WHAT THE EXERCISE ASKS: I'd like every record written out again, exactly as it is.

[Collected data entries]
------------------------------------

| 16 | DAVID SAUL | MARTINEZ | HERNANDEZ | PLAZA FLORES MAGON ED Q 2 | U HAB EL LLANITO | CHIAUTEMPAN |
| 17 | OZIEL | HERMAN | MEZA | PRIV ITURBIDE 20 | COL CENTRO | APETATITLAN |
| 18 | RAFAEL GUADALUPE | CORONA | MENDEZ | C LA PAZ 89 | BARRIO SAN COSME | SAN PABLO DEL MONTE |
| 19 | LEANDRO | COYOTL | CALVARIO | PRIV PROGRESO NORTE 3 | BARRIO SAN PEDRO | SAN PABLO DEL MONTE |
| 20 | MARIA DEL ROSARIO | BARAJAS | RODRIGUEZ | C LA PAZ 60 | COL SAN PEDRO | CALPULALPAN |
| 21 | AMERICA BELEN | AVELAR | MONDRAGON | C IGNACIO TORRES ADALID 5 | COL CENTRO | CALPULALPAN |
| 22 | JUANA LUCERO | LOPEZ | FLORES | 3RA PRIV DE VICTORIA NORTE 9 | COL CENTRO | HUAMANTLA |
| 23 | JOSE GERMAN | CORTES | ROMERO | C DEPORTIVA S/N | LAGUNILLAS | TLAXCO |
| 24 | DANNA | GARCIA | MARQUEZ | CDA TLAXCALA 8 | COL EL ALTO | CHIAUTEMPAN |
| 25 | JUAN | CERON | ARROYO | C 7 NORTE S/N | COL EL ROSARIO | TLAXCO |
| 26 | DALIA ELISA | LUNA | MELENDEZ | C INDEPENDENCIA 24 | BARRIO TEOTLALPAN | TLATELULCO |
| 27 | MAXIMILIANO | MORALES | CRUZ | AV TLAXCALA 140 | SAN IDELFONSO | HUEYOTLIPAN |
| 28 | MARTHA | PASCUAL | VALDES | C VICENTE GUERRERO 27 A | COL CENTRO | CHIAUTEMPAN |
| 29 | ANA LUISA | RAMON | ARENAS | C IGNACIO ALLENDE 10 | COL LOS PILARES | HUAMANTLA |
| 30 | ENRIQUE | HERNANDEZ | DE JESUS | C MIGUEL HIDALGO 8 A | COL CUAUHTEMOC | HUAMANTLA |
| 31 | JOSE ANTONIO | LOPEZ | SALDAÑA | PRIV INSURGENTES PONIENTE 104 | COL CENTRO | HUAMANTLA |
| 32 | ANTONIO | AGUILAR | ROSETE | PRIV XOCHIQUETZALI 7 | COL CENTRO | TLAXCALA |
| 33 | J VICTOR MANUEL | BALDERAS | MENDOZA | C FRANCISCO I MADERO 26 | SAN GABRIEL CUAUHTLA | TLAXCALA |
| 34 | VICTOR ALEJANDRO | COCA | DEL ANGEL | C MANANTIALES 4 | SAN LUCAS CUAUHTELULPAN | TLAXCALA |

------------------------------------

ANSWER SECTION:
| 16 | DAVID SAUL | MARTINEZ | HERNANDEZ | PLAZA FLORES MAGON ED Q 2 | U HAB EL LLANITO | CHIAUTEMPAN |
| 17 | OZIEL | HERMAN | MEZA | PRIV ITURBIDE 20 | COL CENTRO | APETATITLAN |
| 18 | RAFAEL GUADALUPE | CORONA | MENDEZ | C LA PAZ 89 | BARRIO SAN COSME | SAN PABLO DEL MONTE |
| 19 | LEANDRO | COYOTL | CALVARIO | PRIV PROGRESO NORTE 3 | BARRIO SAN PEDRO | SAN PABLO DEL MONTE |
| 20 | MARIA DEL ROSARIO | BARAJAS | RODRIGUEZ | C LA PAZ 60 | COL SAN PEDRO | CALPULALPAN |
| 21 | AMERICA BELEN | AVELAR | MONDRAGON | C IGNACIO TORRES ADALID 5 | COL CENTRO | CALPULALPAN |
| 22 | JUANA LUCERO | LOPEZ | FLORES | 3RA PRIV DE VICTORIA NORTE 9 | COL CENTRO | HUAMANTLA |
| 23 | JOSE GERMAN | CORTES | ROMERO | C DEPORTIVA S/N | LAGUNILLAS | TLAXCO |
| 24 | DANNA | GARCIA | MARQUEZ | CDA TLAXCALA 8 | COL EL ALTO | CHIAUTEMPAN |
| 25 | JUAN | CERON | ARROYO | C 7 NORTE S/N | COL EL ROSARIO | TLAXCO |
| 26 | DALIA ELISA | LUNA | MELENDEZ | C INDEPENDENCIA 24 | BARRIO TEOTLALPAN | TLATELULCO |
| 27 | MAXIMILIANO | MORALES | CRUZ | AV TLAXCALA 140 | SAN IDELFONSO | HUEYOTLIPAN |
| 28 | MARTHA | PASCUAL | VALDES | C VICENTE GUERRERO 27 A | COL CENTRO | CHIAUTEMPAN |
| 29 | ANA LUISA | RAMON | ARENAS | C IGNACIO ALLENDE 10 | COL LOS PILARES | HUAMANTLA |
| 30 | ENRIQUE | HERNANDEZ | DE JESUS | C MIGUEL HIDALGO 8 A | COL CUAUHTEMOC | HUAMANTLA |
| 31 | JOSE ANTONIO | LOPEZ | SALDAÑA | PRIV INSURGENTES PONIENTE 104 | COL CENTRO | HUAMANTLA |
| 32 | ANTONIO | AGUILAR | ROSETE | PRIV XOCHIQUETZALI 7 | COL CENTRO | TLAXCALA |
| 33 | J VICTOR MANUEL | BALDERAS | MENDOZA | C FRANCISCO I MADERO 26 | SAN GABRIEL CUAUHTLA | TLAXCALA |
| 34 | VICTOR ALEJANDRO | COCA | DEL ANGEL | C MANANTIALES 4 | SAN LUCAS CUAUHTELULPAN | TLAXCALA |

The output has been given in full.